I focus below on getting our prices in line with the market. There are other issues I won’t address because I think they are already in process (i.e., the expansion of acceptable cryptoassets for collateral and deposits).
Goal: Competitive Interest Rates with Positive Unit Economics
A long-term goal should be to achieve competitive rates for both borrowers and depositors while achieving positive unit economics. For depositors, ETH competitors pay ~3% - 12% interest rates for stablecoin deposits vs Anchor’s 18% - 20%. However, interest rates for stablecoin loans are ~6% - 15% vs Anchor’s 30% (assuming the target 66.7% utilization ratio). Considering the foregone staking yield, the true cost to borrow from Anchor is more like 40%.
I can think of a few levers to improve unit economics and our competitive position:
- Lower depositor rates
- Leverage the collateral
- Ancillary revenue streams
Lowering Depositor Rates
Let’s say we wanted to match the market at a 4.5% borrower rate (with 66.7% utilization with a 2% base rate) and break-even. With a 35% LTV and a 9.5% yield on collateral, I think the protocol would break even by paying a 15% depositor rate.
At 15%, Anchor would still pay best in market rates. Interestingly, @Kamil explored building an Anchor savings app and said that:
I found that the 20% rate might be too high to effectively promote with no-coiners. Most people I showed it to found it ludicrous and became immediately defensive.
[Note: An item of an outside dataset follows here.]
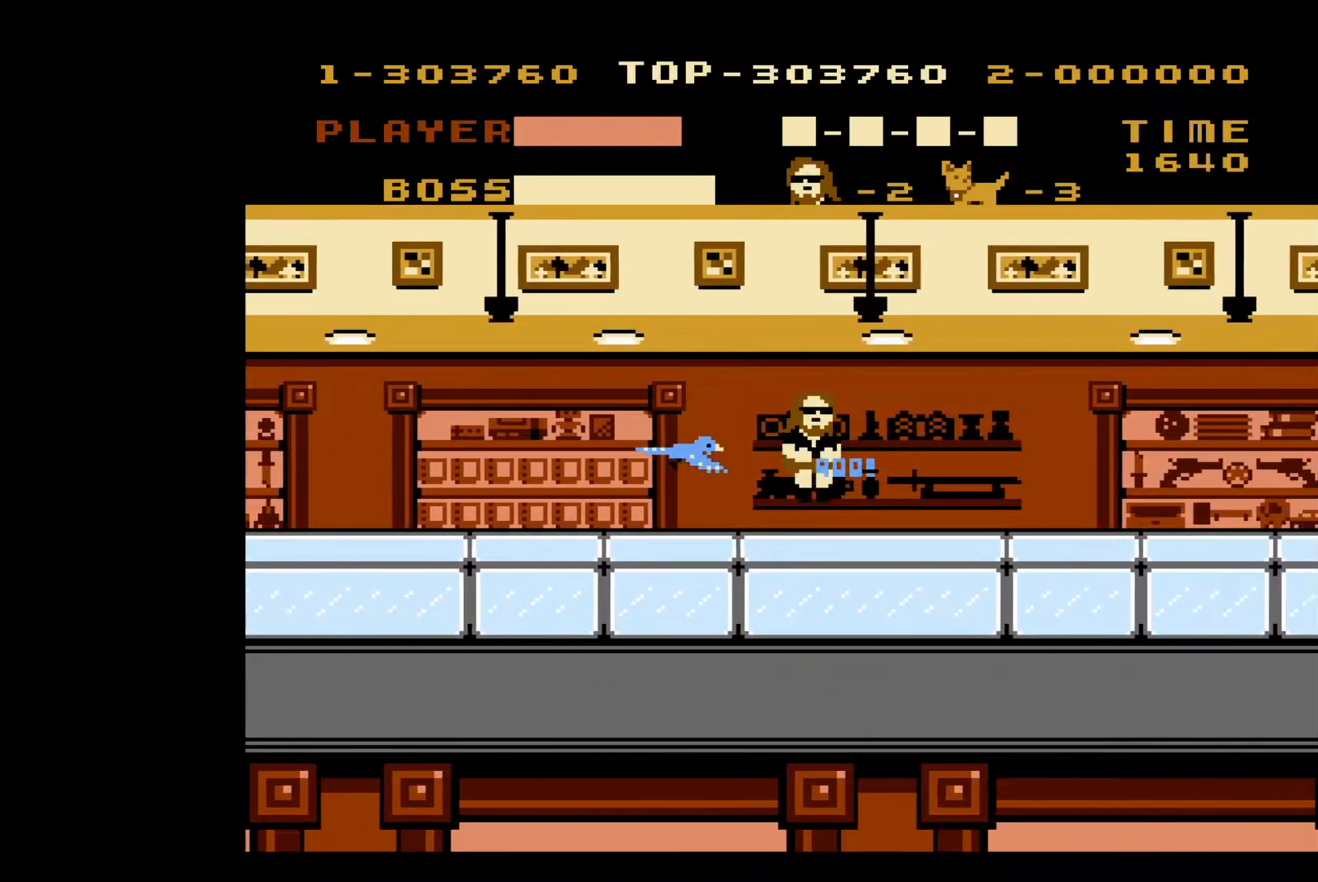
{"buttons": ["DPAD_RIGHT"], "events": []}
That is why for now, I’m defaulting to 15%
Given the above, it seems reasonable to consider a
Threshold rate of 15% instead of the current 18% as one of our options to achieve our goal.
Leveraging the Collateral
Another tool is levering up the collateral. With a modest 1.35x leverage (borrowing against the collateral at 35% LTV), I think the protocol would be profitable, paying 20% to depositors while charging 4.5% to borrowers assuming 66.7% utilization, 2% base rate, 35% LTV, and 9.5% unlevered yield on the collateral. This option requires our thoughtful debate and consideration, given the increased risk of ruin and operational burden from the usage of leverage. We should proceed with extreme caution here.
Ancillary Revenue Streams
Another tool to subsidize the negative net interest margin is to use other revenue streams - such as transaction fees from the ANC/UST liquidity pool. Similar idea to how Thorchain’s upcoming “savings” account will use liquidity pool fees to pay interest. Is there a mutually beneficial arrangement with the Mirror Protocol worth exploring here?
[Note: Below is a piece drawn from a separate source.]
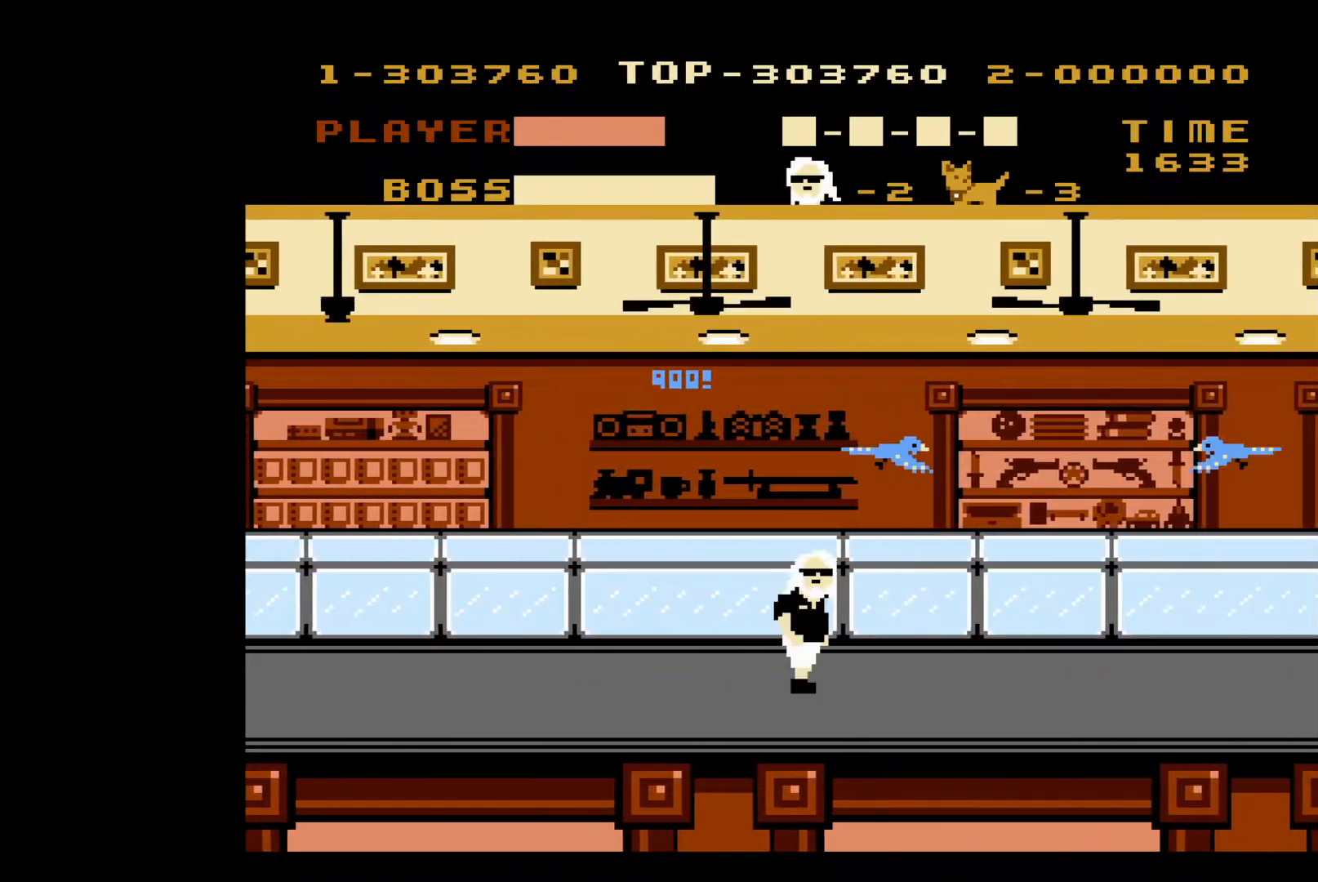
{"buttons": ["DPAD_RIGHT"], "events": []}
The issue with all of the above is that the model is predicated on users not taking into account their staking yield as part of their cost of capital. There doesn’t seem to be a sustainable business in matching the market at 4.5% interest for a stablecoin loan while asking for collateral that yields 10%. The leverage can help to an extent, but I expect that ancillary revenue streams or some other innovation will be necessary.
Anchor’s depositor rates are 1.5x higher than the competition, but borrower rates are 2x-3x higher than competitors. Through some combination of lowering depositor fees, leveraging the collateral, and adding ancillary revenue streams, Anchor can improve its customer offering and operate sustainably.